More withdrawals are expected despite HCFA's recently announced flexibility for plans offering Medicare+Choice, including allowing plans to rejoin the program after two years instead of five and implementing a bonus payment program to encourage plans to serve beneficiaries in underserved areas.
The potential mass exodus has caught the attention of President Clinton, who says something needs to be done with the program that was supposed to be Medicare's salvation. Congress is holding hearings on the matter. But with the deadline fast approaching, few people expect a cure this year. Last year, 41 health plans withdrew from the program, and 58 reduced their service areas.
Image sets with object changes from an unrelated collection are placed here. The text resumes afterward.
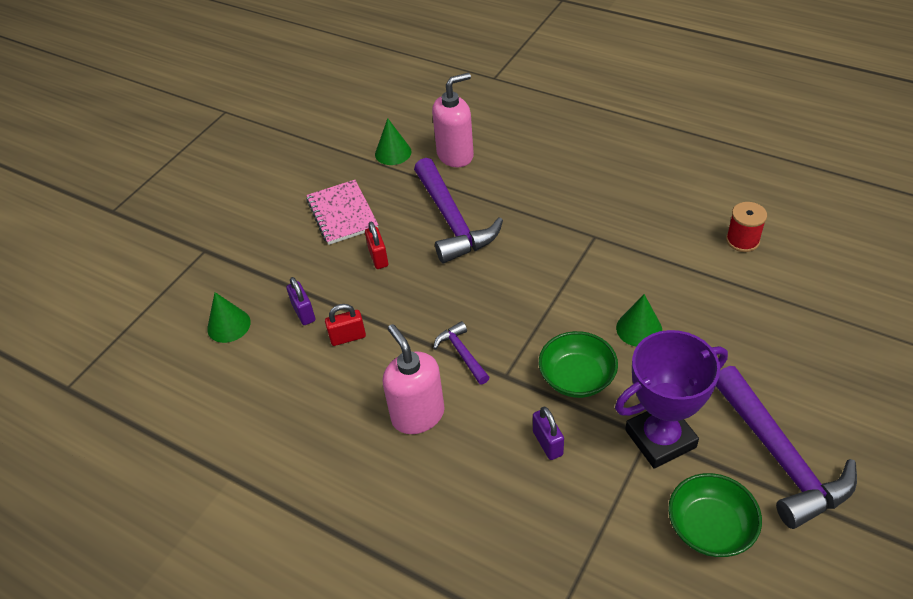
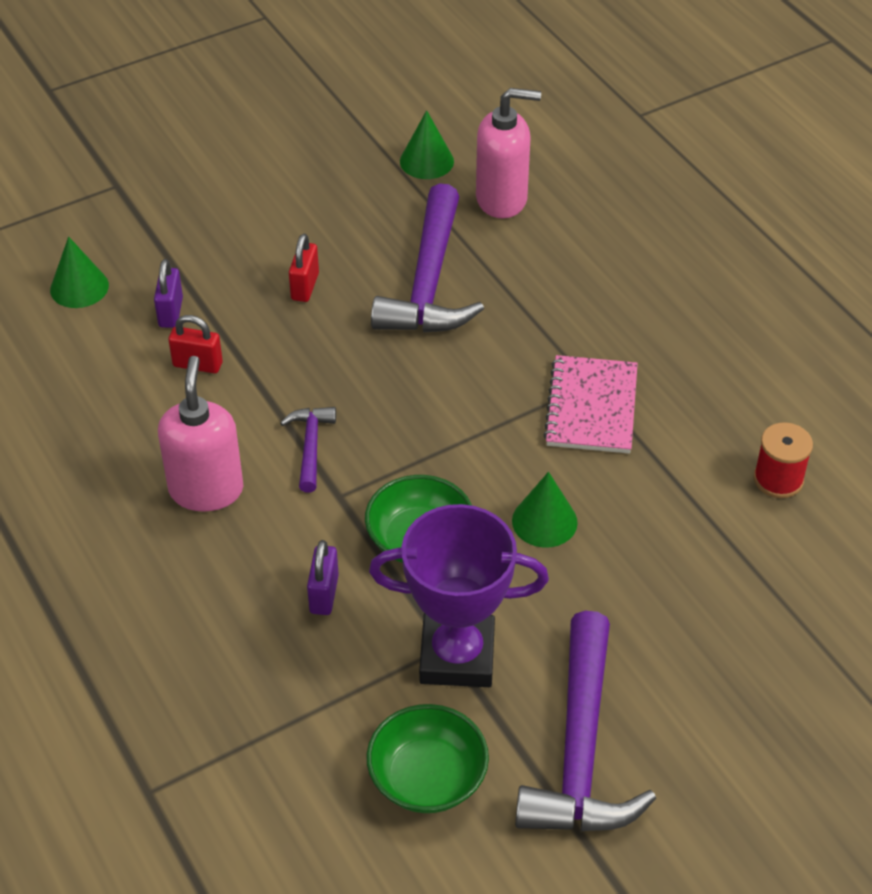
camera: 25 degrees right, 0 degrees up
pink notebook [306,180,378,245] -> pink notebook moved to [543,355,638,454]

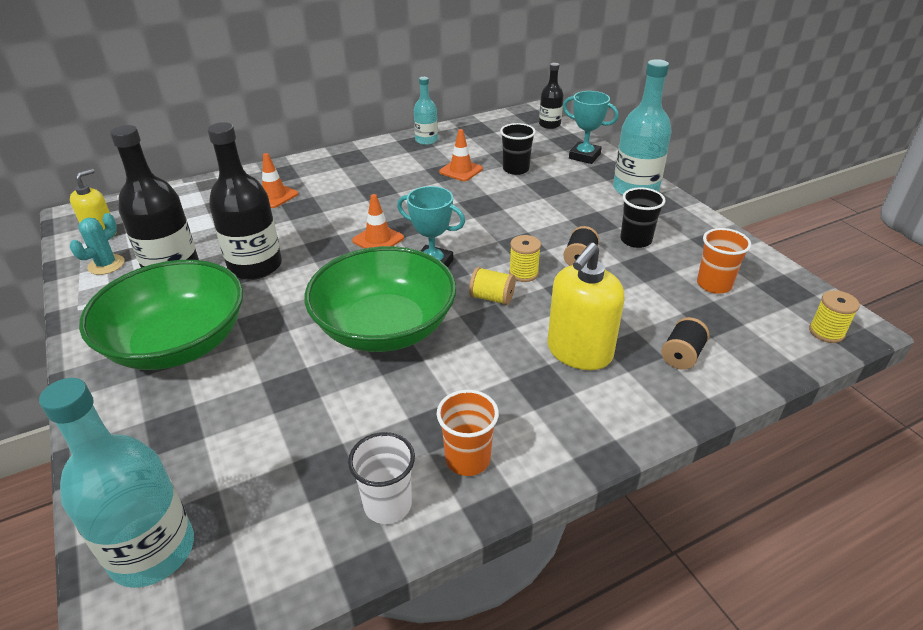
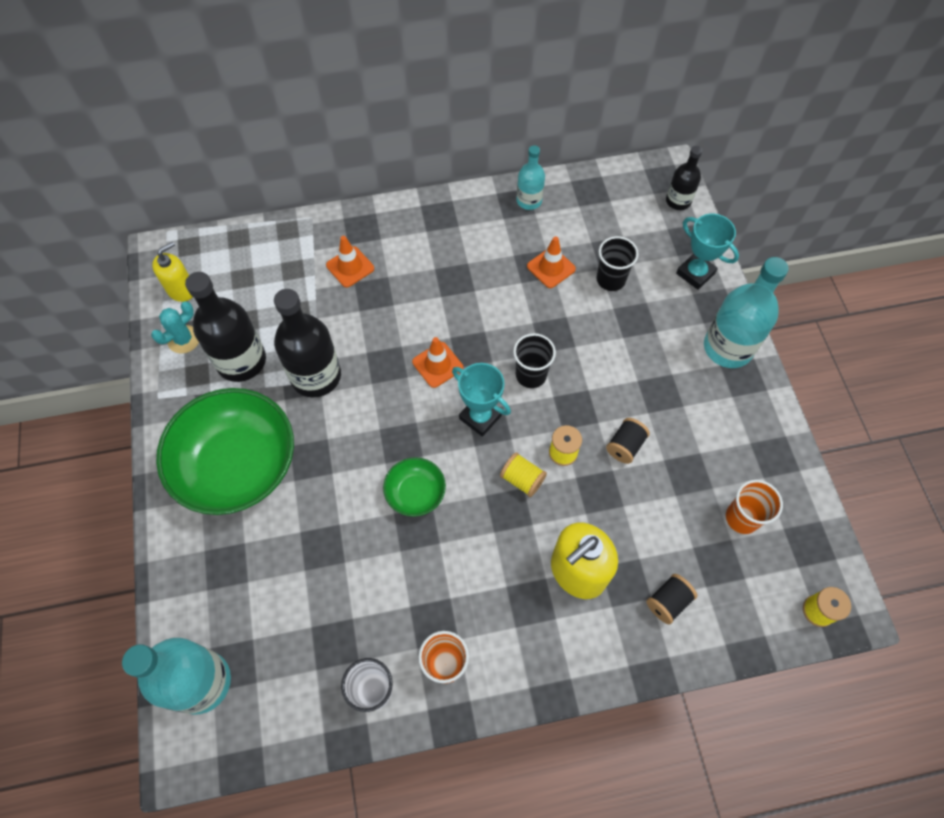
camera: 15 degrees right, 25 degrees up
green bowl [305,246,456,352] -> green bowl [383,457,446,517], size x0.46
black cup [620,187,666,248] -> black cup moved to [513,333,556,388]

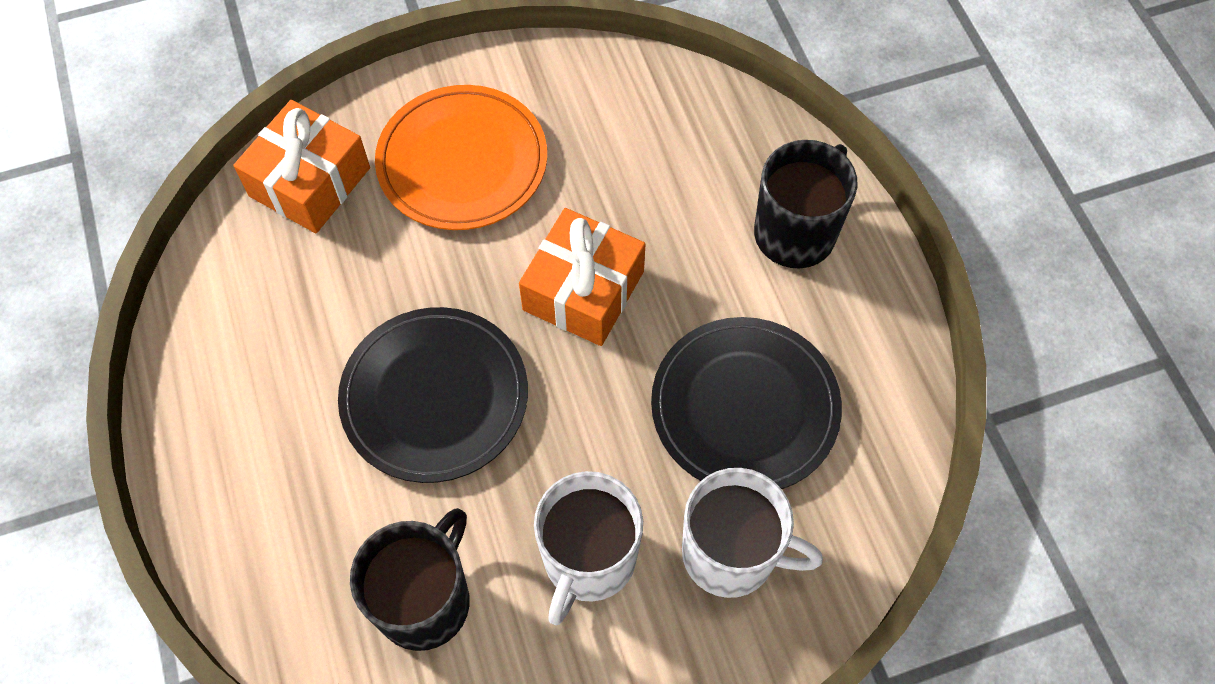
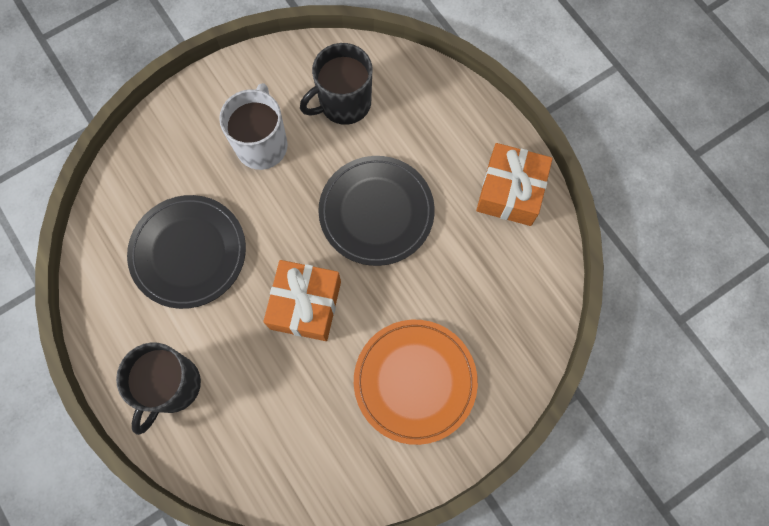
camera: 165 degrees right, 10 degrees up
orange gift [233,100,370,233] -> orange gift moved to [476,143,553,226]
black mug [350,508,470,651] -> black mug turned 45 degrees clockwise [300,43,373,125]
white mug [682,468,823,598] -> none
The problem is reimbursement, specifically the lack of it. HCFA officials say health plans are guaranteed this year a minimum increase of 2%.
The 7% to 8% rise per year of healthcare costs isn't being covered by the 2% a year increase in Medicare payments, says Mark Di Giorgio, a Cigna spokesman.
"When your costs are escalating beyond reimbursement, it's not a good situation," he says. "It's one we didn't want to be in."
So Cigna gave notice that it plans to leave 11 markets effective Jan. 1, affecting about 104,000 of its 160,000 senior enrollees.
Officials at Aetna, the nation's largest insurer, wouldn't say at press time what their plans were. However, during an appearance in Connecticut, CEO William Donaldson said that the company couldn't afford to continue to lose money in the program.
Aetna officials planned to publicly announce their decision in late June or early July.
Cigna officials say the company will exit the majority of its Medicare managed care markets when the contracts expire at the end of the year. The company plans to keep its Medicare managed care programs at its staff models in Phoenix and New Mexico, Di Giorgio says.
The company didn't want to cause any disruption in service, he says. But "we didn't want to go down the road of decreasing benefit levels and increasing prices. That's no way to treat patients."
Most plans can't provide quality service by "getting 70 cents on the dollar," says Mohit Ghose, a spokesperson for the American Association of Health Plans.
The Balanced Budget Act of 1997, which was designed to enroll more people in the Medicare+Choice program, also cut $11 billion from Medicare reimbursements.
While the Balanced Budget Relief Act last year did limit some of those proposed cuts, the proposed reimbursement increases of 2% to 3% don't come close to the 7% increase of the cost of providing healthcare, Ghose says.
The main issue is the way the program is funded. Plans are reimbursed under a risk adjuster program. Under the risk adjuster schedule, plans with more sick people are paid at higher reimbursement rates.
AAHP officials aren't opposed to the concept of risk adjusters. They are opposed to the way risk adjustors are structured, Ghose says. "It penalizes health plans for doing their jobs well."
Ghose says the payments are based on the number of inpatient hospital days. In other words, managed care companies that have successful disease management programs and keep people out of the hospitals don't receive as much reimbursement as those plans whose patients are in the hospital more, he says.
"It goes against everything that managed care is about," Ghose says. "It needs to be a comprehensive risk adjuster."
There have been some changes: Plans that can demonstrate good disease management for congestive heart failure can receive higher reimbursement, he says.
"That's the type of (plan) that makes sense to us," Ghose says.
The nation's second largest insurer, Minneapolis-based UnitedHealthcare, is evaluating its participation in Medicare managed care, which provides coverage for 400,000 enrollees, says spokesperson Roger Cruzan.
"It's kind of the same news as last year," he says. The company must decide whether it can financially afford to provide healthcare at low reimbursement rates, he says.